Windstream Bribery Case in Oklahoma Raises Questions About Arkansas Laws

by Luke Jones  on Monday, Oct. 15, 2012 12:00 am  

James David Sisney

Back in 2007, some sales managers at Windstream Corp. had a fun but innocuous idea: They would invite 20 couples from among the Little Rock telecom's best clients to Atlanta for the NCAA Men's Basketball Tournament.

On the invitation list: James David Sisney, superintendent of the Broken Arrow School District in Oklahoma, who accepted the invitation and brought his brother along.

At the end of August, more than five years after the "2007 Final Four Customer Appreciation Event," Sisney was charged by a state grand jury in Oklahoma with bribery and conspiracy against a school district.

But bribery is a crime that requires at least two parties, so Windstream was similarly charged with bribery and conspiracy.

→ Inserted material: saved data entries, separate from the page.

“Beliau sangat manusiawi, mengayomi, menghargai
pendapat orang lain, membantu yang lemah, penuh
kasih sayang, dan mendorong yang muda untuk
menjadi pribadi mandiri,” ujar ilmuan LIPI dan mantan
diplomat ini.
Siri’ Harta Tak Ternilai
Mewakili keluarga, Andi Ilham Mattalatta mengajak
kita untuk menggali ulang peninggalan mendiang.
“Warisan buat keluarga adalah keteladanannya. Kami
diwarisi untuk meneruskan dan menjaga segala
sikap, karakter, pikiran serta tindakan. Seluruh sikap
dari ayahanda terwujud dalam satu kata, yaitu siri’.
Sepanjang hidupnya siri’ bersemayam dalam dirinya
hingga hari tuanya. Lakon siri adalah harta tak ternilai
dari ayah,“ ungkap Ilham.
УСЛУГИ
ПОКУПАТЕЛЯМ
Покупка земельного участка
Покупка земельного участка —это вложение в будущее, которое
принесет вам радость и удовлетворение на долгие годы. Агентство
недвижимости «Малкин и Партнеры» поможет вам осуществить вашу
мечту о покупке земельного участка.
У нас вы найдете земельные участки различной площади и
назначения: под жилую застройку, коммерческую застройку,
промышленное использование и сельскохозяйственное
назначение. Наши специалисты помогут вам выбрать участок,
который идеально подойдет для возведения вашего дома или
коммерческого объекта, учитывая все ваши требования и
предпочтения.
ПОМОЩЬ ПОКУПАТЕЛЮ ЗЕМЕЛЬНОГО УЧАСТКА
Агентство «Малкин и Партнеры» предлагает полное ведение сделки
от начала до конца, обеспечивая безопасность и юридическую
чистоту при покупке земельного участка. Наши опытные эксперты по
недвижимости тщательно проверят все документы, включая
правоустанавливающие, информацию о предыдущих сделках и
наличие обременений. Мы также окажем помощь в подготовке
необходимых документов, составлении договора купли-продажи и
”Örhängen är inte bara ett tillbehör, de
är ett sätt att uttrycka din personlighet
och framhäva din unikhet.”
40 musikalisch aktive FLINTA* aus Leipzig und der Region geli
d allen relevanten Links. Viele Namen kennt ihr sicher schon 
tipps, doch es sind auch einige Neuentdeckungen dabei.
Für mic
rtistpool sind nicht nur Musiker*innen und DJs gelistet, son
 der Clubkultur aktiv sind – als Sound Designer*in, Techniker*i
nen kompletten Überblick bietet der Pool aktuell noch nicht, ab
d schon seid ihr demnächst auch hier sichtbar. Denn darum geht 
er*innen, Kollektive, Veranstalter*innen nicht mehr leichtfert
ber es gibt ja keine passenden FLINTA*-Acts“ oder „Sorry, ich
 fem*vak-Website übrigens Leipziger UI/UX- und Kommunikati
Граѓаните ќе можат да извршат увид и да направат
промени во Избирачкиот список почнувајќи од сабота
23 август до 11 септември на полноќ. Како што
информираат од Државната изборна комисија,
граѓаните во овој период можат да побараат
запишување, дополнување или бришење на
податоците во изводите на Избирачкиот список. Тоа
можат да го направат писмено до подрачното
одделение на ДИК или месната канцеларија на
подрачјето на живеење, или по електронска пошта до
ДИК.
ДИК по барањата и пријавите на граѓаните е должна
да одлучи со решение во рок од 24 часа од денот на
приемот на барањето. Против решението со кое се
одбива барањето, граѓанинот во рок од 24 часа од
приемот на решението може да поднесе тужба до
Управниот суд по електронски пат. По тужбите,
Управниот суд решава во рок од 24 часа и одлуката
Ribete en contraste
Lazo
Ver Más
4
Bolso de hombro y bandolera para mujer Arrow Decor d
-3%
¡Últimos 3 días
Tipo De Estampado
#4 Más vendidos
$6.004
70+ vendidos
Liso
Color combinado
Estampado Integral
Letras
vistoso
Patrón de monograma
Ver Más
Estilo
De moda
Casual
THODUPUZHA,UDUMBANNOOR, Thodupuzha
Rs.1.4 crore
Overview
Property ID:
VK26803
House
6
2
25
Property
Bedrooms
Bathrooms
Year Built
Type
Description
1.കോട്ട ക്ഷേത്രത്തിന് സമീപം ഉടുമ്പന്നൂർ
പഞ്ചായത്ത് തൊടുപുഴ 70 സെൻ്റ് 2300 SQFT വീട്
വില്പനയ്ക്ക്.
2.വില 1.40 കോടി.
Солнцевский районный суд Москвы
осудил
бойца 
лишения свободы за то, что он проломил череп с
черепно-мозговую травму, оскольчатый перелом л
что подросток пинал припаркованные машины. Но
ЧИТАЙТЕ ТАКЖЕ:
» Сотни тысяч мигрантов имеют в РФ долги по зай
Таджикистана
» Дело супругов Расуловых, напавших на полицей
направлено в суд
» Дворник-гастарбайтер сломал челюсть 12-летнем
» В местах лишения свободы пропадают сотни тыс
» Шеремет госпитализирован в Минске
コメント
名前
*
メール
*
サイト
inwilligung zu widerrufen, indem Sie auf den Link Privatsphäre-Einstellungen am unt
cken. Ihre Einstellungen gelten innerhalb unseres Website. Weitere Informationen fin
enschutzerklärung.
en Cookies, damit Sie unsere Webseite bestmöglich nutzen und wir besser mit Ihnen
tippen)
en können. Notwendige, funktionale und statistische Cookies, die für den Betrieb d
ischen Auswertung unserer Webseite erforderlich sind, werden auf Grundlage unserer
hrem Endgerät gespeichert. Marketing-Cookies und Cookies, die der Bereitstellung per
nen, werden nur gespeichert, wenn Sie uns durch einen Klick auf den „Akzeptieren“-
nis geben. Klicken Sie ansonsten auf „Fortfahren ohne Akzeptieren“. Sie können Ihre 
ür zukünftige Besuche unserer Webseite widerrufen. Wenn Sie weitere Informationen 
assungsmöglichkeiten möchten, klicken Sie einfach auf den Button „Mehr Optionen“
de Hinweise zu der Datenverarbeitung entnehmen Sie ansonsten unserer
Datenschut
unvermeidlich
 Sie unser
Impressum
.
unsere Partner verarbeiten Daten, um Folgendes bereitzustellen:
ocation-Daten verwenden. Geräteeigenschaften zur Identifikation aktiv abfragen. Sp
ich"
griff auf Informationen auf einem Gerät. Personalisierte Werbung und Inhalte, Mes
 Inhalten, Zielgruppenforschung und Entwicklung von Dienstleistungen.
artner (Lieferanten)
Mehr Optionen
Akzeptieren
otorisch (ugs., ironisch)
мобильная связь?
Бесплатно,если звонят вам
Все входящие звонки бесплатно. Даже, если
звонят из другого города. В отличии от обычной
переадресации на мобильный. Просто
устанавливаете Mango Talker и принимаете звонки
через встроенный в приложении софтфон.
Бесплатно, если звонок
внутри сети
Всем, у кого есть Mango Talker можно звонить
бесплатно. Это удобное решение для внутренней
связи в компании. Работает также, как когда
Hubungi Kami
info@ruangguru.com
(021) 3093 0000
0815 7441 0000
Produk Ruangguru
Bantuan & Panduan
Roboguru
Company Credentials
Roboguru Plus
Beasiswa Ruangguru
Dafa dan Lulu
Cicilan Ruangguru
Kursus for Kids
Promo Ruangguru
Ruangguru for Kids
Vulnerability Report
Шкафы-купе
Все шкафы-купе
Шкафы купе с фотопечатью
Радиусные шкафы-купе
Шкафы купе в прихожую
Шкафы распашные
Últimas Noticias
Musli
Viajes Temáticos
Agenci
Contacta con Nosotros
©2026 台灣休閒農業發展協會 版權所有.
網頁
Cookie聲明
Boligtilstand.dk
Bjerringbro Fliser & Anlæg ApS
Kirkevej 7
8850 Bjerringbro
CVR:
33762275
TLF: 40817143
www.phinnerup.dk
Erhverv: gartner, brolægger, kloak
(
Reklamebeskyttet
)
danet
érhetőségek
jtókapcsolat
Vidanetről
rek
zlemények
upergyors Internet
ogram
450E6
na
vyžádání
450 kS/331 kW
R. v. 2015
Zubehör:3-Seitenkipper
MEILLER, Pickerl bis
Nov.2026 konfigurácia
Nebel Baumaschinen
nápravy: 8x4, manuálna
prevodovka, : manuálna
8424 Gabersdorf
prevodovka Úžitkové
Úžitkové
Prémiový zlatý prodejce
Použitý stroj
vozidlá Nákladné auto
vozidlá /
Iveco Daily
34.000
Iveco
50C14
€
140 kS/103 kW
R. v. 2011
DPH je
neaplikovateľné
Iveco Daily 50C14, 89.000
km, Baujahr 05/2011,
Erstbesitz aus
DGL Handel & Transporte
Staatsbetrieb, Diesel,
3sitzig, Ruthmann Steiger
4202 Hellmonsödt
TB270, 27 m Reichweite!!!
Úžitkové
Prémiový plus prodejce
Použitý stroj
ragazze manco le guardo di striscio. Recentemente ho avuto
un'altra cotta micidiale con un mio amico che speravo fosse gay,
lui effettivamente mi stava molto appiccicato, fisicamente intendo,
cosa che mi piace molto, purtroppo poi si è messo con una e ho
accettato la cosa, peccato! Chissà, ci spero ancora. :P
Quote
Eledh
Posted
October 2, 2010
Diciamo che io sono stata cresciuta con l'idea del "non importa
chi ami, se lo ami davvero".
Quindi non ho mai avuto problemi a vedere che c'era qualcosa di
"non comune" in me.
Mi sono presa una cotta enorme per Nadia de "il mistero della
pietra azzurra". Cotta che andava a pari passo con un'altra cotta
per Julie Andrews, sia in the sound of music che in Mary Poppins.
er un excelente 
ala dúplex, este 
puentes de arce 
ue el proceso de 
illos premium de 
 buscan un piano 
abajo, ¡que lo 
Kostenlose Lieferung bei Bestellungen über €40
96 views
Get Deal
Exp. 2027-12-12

And a former executive for Windstream in Oklahoma, Eddie Bryson, is facing perjury charges in the same case.

So here's the question: If the school superintendent Windstream hosted at the Big Dance had been from Arkansas rather than Oklahoma, would the company similarly face criminal prosecution?

The answer: Maybe, maybe not.

"Arkansas has pretty watered-down laws on things like that," said Larry Jegley, prosecuting attorney for the 6th Judicial District, which includes Pulaski and Perry counties.

Jegley pointed to Arkansas statute 5-52-101, which does outlaw bribery - in fact, it's worded very similarly to Oklahoma's bribery statute, and carries harsher penalties - but it's called "abuse of public trust." It's a Class D felony and perpetrators could go to prison for up to six years and get fined up to $10,000.

John Threet, chief deputy prosecutor for the 4th Judicial District (Washington and Madison counties) also referred to 5-52-101. But Jegley said it's an uncommon charge.

"It hasn't been used much," he said.

The most recent case in his memory was that of Bill McCuen, the former Arkansas Secretary of State who in the mid-1990s pleaded guilty to two counts of abuse of public trust (among other charges), and received the maximum sentence for each.

Arkansas also has a statute, 21-8-801, specifically addressing state employees receiving gifts: It prohibits receiving gifts or compensation other than those provided by the job. But it's also not usually used in bribery cases.